SELECTED EXTRACT →
The Russian Truck Captured By D Company, 1/8 Cav
Bob Witt, A/227 Assault Helicopter Battalion (by Permission)

While we were there, a whole squad from D Company came down the road on some civilian-looking deuce-&-a-half, yelling, "Yea!" and similar huzzahs. It did us some good to see them in such a good mood, but it was not entirely clear just what was going on. Finally, someone with a radio told us that D Company had captured this vehicle, a Russian truck, when the enemy got out and uncharacteristically fled. The surprise was too much for them, I guess. Not only that, but the Cobras had blown up several enemy tanks using their aerial rockets. While this was good news, we were not used to encountering an enemy that had tanks and traveled about in trucks. We walked sometime along the road. I had never seen a road like this before. It was made entirely of logs with ordinary mud used as mortar. A road like this would give good traction during the monsoon season, which was presently active in this valley (although nowhere else). The sky was gray, but there was no rain, nor did any ever fall to my recollection. Yet the sky seemed almost always gray. The Air Force came in with fighter-bombers. There was a conical shaped mountain directly in front of us in the direction that the creek and road were heading. It was quite steep and covered in jungle. The jets dove to its base and released their bombs one at a time. This all sounds rather routine, except that they were flying directly at the mountain. They would pull up and fly right up the front of the mountain at what looked like treetop level. How they ever cleared the mountain was a mystery.

RECORDS PROVIDED →
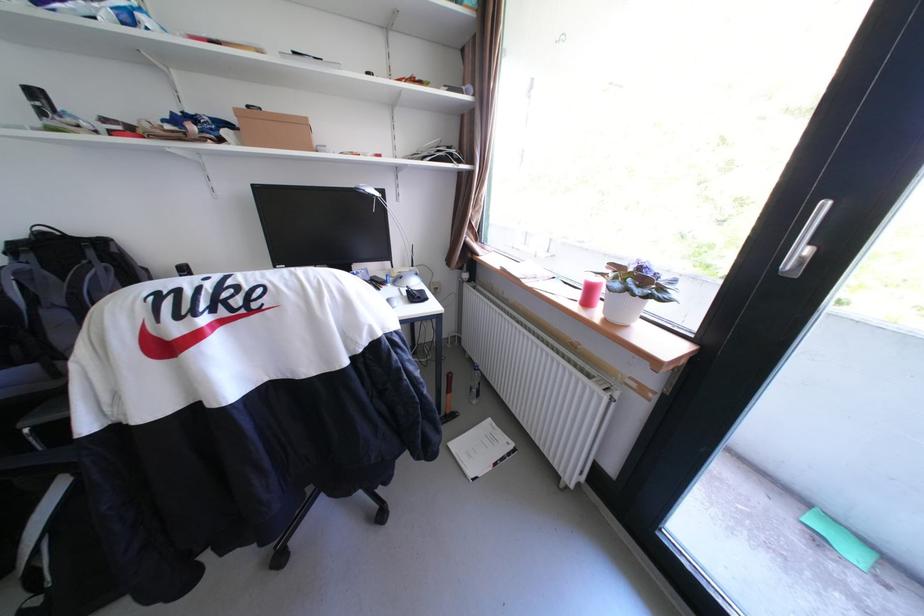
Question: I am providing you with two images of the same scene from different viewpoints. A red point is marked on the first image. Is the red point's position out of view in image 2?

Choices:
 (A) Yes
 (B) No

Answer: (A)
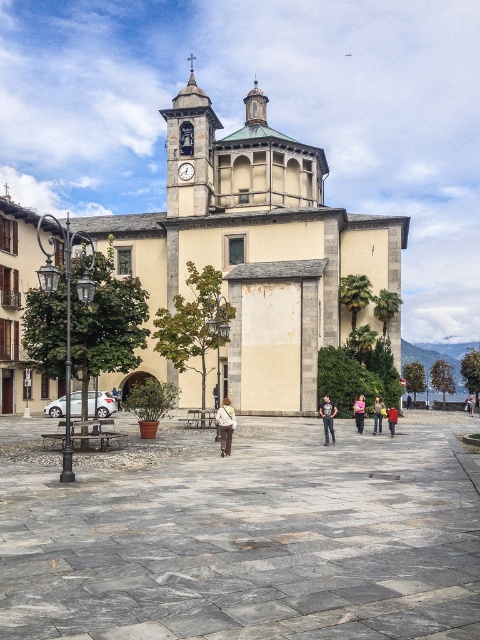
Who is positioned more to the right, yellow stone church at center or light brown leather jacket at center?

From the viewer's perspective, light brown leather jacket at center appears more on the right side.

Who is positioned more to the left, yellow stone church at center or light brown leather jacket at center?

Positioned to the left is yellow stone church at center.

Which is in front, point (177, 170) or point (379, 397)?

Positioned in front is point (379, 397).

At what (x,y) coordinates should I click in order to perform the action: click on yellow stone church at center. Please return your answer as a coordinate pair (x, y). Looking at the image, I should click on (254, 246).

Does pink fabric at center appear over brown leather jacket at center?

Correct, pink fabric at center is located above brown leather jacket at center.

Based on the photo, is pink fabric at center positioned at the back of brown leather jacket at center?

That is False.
--
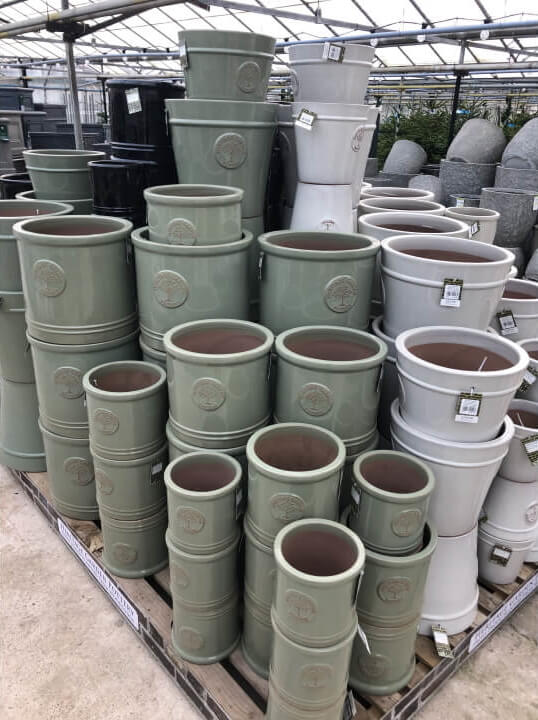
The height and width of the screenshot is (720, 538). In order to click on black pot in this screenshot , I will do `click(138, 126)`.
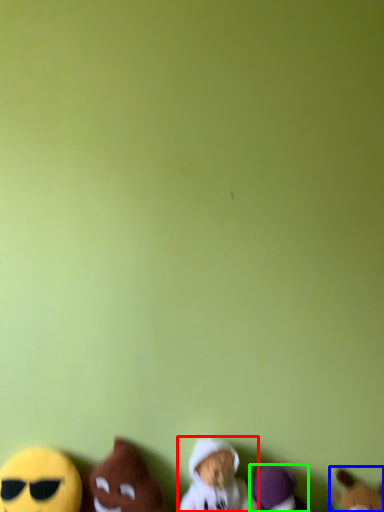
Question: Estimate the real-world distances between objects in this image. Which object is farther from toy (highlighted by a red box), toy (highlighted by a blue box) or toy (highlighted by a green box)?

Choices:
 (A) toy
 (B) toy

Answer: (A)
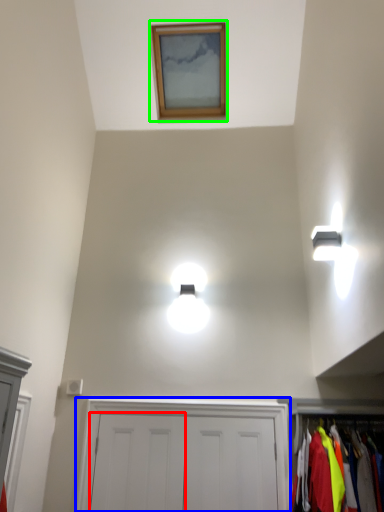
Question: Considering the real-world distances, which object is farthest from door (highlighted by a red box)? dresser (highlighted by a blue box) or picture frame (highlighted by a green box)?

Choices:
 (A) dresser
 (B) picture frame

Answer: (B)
* * *
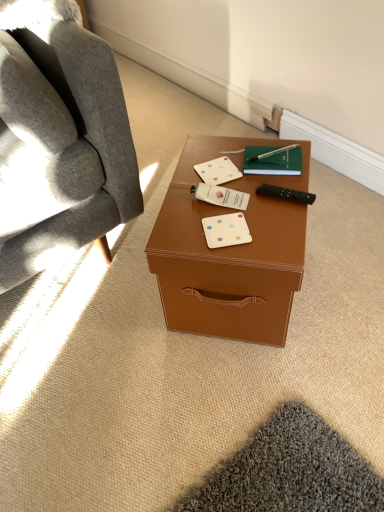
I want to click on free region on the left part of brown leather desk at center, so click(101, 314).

TASKS TO COMPLETE →
(a) Say whether each statement agrees with the account of the captured Russian truck, answering yes or no and quoting the deciding words of the text: (i) the road was built of logs with mud as mortar; (ii) rain fell steadily while the group walked along the road; (iii) the jets dropped all their bombs at once.
(b) Write out the part of the records that opens with the line containing "Who is positioned more to the right, yellow" and closes with the line containing "At what (x,y)", including both of those lines.
The records have no connection to the text.

TASK-BY-TASK RESULTS →
(a)
(i) Yes: "It was made entirely of logs with ordinary mud used as mortar."
(ii) No: "The sky was gray, but there was no rain, nor did any ever fall to my recollection."
(iii) No: "The jets dove to its base and released their bombs one at a time."

(b)
Who is positioned more to the right, yellow stone church at center or light brown leather jacket at center?

From the viewer's perspective, light brown leather jacket at center appears more on the right side.

Who is positioned more to the left, yellow stone church at center or light brown leather jacket at center?

Positioned to the left is yellow stone church at center.

Which is in front, point (177, 170) or point (379, 397)?

Positioned in front is point (379, 397).

At what (x,y) coordinates should I click in order to perform the action: click on yellow stone church at center. Please return your answer as a coordinate pair (x, y). Looking at the image, I should click on (254, 246).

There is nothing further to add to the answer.